- [Problem to solve]: Look through the data below for the line with "Россия, Москва", and transcribe it exactly together with each line after it up to and including the line with "Наши проекты". Give nothing else.

- [Data shown]:

◇ ◇ ◇ ◇ ◇

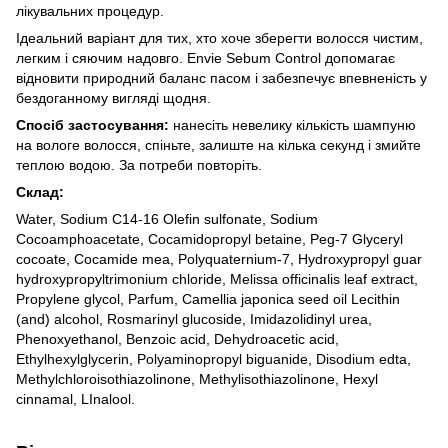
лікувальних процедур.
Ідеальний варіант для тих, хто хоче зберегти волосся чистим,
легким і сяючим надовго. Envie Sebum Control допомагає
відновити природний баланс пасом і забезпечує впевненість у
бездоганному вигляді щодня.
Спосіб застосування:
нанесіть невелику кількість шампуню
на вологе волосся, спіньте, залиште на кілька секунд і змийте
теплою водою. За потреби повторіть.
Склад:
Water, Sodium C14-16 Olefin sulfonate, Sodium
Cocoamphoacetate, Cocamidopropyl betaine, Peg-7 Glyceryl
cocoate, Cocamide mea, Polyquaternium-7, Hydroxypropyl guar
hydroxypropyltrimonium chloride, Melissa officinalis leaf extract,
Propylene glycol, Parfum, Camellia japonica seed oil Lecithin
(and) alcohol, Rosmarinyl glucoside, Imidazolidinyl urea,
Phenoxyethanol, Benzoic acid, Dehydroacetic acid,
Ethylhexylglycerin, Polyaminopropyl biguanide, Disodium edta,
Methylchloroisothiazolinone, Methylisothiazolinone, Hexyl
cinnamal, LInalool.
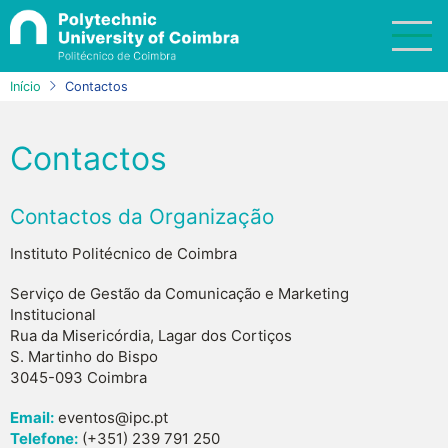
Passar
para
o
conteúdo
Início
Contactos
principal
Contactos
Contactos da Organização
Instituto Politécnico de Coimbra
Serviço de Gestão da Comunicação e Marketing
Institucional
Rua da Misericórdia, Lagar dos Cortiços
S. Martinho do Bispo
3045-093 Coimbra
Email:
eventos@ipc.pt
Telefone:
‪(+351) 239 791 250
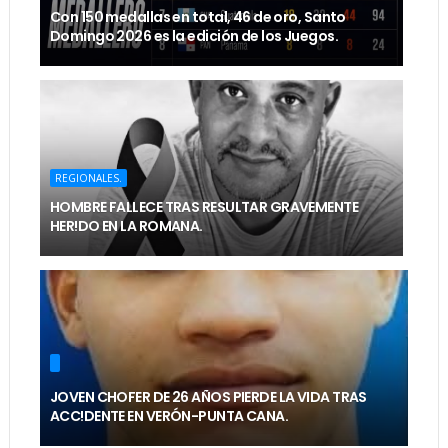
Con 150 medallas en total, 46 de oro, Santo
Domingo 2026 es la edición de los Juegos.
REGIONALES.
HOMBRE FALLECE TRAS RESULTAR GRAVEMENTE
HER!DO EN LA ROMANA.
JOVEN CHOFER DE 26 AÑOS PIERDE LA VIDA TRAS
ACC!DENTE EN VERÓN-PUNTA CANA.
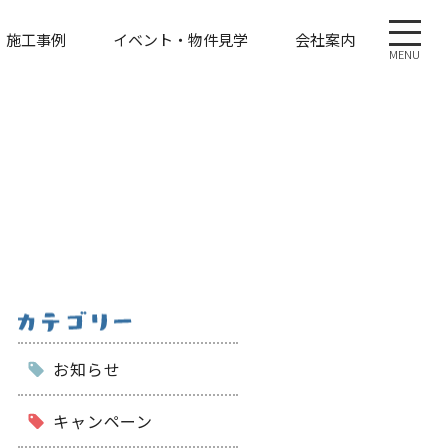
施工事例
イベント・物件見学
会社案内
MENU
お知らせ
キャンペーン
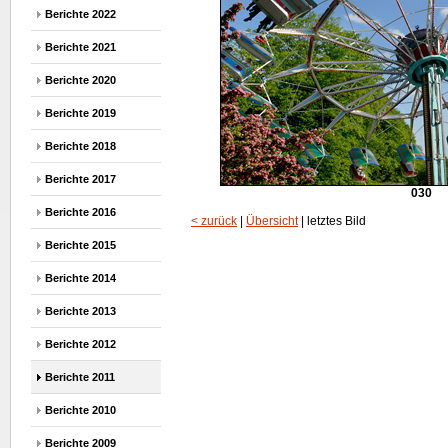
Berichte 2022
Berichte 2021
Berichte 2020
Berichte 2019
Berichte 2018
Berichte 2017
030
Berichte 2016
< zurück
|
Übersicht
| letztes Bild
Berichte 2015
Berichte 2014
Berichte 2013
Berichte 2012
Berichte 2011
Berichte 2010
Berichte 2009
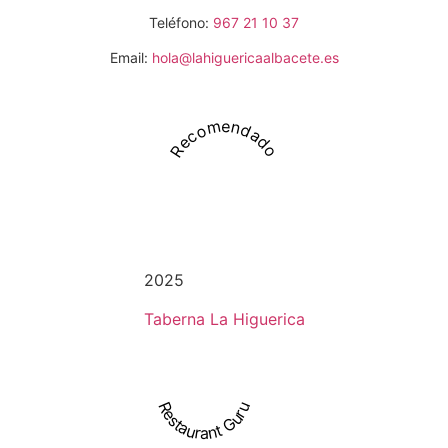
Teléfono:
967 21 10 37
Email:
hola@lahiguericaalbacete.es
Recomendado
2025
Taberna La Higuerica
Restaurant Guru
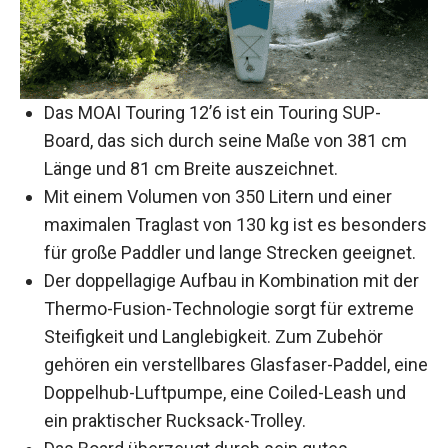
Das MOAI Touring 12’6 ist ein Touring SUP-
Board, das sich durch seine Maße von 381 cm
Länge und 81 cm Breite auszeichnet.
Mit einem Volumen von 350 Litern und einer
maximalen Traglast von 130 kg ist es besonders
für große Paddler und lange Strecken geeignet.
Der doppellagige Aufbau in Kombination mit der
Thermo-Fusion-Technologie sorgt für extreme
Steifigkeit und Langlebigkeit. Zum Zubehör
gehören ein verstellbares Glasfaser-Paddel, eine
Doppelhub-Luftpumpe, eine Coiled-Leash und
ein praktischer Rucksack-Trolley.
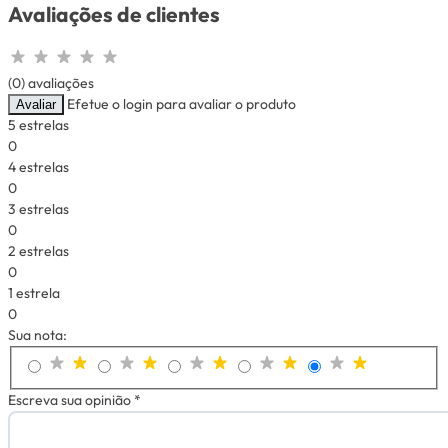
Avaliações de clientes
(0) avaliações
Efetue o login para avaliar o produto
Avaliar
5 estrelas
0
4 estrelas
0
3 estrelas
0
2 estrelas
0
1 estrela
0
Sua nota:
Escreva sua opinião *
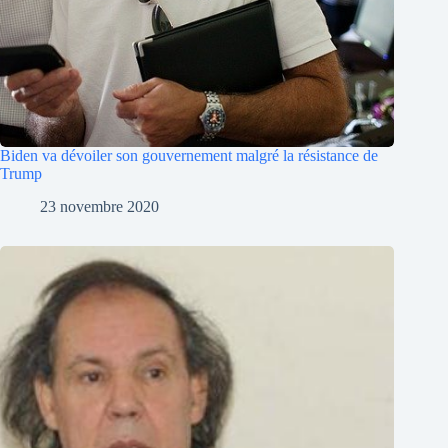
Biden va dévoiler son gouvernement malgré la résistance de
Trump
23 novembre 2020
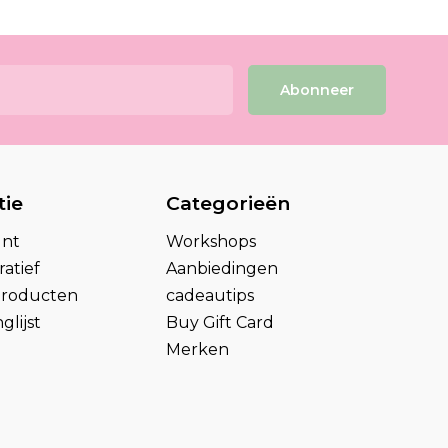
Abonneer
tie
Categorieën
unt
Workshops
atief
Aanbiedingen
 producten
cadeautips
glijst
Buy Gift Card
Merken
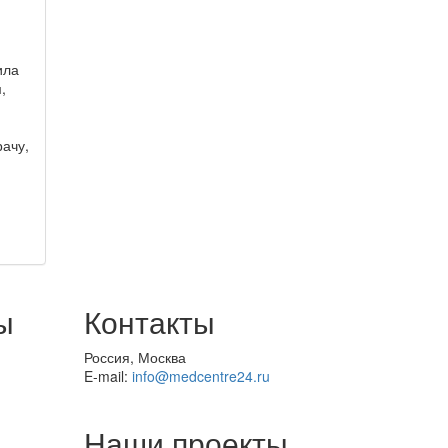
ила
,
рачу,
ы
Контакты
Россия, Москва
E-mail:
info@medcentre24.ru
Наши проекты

◇ ◇ ◇ ◇ ◇

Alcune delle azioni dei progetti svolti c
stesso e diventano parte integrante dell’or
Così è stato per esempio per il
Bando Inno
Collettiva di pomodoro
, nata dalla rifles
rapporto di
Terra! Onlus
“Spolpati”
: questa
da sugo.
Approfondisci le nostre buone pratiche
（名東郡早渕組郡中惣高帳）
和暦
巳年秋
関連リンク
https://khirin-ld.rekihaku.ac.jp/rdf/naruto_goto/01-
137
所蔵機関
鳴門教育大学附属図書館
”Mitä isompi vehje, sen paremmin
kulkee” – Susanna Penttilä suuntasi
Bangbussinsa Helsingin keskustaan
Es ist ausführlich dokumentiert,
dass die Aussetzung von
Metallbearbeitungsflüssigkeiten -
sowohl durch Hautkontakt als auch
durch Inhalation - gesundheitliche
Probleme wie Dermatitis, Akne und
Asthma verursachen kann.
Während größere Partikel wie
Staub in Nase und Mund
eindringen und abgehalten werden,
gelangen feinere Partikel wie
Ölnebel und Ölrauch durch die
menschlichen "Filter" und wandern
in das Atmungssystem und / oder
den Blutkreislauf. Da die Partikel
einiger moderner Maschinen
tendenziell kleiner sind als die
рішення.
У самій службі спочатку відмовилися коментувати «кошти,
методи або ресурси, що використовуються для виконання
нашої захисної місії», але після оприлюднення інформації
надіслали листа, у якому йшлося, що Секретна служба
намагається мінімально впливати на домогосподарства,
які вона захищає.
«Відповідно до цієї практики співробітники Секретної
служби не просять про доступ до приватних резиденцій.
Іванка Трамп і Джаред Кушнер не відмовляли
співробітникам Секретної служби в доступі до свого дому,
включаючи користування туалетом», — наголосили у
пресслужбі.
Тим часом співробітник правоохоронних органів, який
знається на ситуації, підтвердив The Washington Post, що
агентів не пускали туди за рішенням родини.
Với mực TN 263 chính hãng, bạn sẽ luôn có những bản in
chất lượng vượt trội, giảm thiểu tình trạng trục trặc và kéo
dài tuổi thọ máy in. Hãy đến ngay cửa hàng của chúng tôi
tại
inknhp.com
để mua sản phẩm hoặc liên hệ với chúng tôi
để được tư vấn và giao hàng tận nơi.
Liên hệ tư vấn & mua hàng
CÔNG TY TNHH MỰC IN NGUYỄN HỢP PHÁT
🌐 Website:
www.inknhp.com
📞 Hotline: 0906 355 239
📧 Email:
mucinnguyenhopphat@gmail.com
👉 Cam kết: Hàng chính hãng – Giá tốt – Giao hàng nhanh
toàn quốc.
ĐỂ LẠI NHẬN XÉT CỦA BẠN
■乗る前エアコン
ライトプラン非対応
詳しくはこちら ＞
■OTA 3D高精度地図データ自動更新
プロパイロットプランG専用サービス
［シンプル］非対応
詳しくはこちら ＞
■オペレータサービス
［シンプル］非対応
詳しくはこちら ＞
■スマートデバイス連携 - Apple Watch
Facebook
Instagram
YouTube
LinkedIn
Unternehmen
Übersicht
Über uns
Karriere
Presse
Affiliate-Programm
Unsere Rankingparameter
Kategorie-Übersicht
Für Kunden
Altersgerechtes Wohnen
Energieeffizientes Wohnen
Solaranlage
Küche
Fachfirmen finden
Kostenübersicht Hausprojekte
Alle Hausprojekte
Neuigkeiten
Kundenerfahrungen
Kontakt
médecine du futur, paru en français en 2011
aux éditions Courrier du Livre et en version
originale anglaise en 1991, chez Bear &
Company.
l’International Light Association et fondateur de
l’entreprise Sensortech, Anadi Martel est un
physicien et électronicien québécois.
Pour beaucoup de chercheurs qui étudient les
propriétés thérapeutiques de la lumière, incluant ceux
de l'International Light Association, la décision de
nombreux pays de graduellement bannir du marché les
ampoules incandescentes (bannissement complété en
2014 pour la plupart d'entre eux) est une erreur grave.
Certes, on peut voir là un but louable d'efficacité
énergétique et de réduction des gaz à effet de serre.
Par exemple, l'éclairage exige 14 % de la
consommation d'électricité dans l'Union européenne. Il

◇ ◇ ◇ ◇ ◇

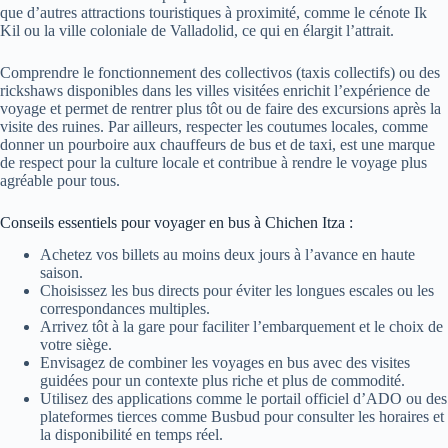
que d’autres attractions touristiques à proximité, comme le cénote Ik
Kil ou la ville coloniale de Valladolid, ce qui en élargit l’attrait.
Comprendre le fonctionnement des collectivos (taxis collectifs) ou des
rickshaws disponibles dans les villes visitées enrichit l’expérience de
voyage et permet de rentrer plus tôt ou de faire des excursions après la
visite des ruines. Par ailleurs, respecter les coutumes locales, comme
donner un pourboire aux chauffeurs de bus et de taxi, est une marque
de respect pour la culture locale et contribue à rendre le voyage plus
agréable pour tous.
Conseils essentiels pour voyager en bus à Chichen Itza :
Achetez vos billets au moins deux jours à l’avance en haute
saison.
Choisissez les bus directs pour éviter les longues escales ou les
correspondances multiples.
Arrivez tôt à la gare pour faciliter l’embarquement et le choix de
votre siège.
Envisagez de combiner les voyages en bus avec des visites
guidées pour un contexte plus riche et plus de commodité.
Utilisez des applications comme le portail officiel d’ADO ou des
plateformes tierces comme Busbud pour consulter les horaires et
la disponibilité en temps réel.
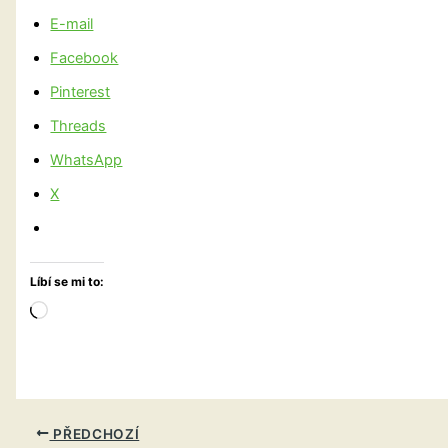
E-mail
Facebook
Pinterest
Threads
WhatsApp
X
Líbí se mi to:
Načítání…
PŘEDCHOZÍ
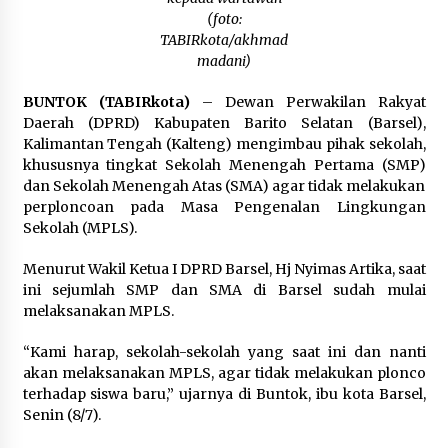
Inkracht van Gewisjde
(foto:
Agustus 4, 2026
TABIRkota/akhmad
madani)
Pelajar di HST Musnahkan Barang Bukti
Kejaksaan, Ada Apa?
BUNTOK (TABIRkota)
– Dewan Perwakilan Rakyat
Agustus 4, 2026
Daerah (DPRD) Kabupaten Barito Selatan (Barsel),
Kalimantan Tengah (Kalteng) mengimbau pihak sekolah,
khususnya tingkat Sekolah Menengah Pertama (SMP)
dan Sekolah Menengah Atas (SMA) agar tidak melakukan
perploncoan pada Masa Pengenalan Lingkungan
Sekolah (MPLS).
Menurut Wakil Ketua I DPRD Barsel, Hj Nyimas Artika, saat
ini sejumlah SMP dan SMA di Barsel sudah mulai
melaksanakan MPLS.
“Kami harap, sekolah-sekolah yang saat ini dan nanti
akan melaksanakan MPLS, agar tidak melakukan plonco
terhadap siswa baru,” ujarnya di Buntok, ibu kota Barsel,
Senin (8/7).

◇ ◇ ◇ ◇ ◇

- [Answer]:
Россия, Москва
E-mail:
info@medcentre24.ru
Наши проекты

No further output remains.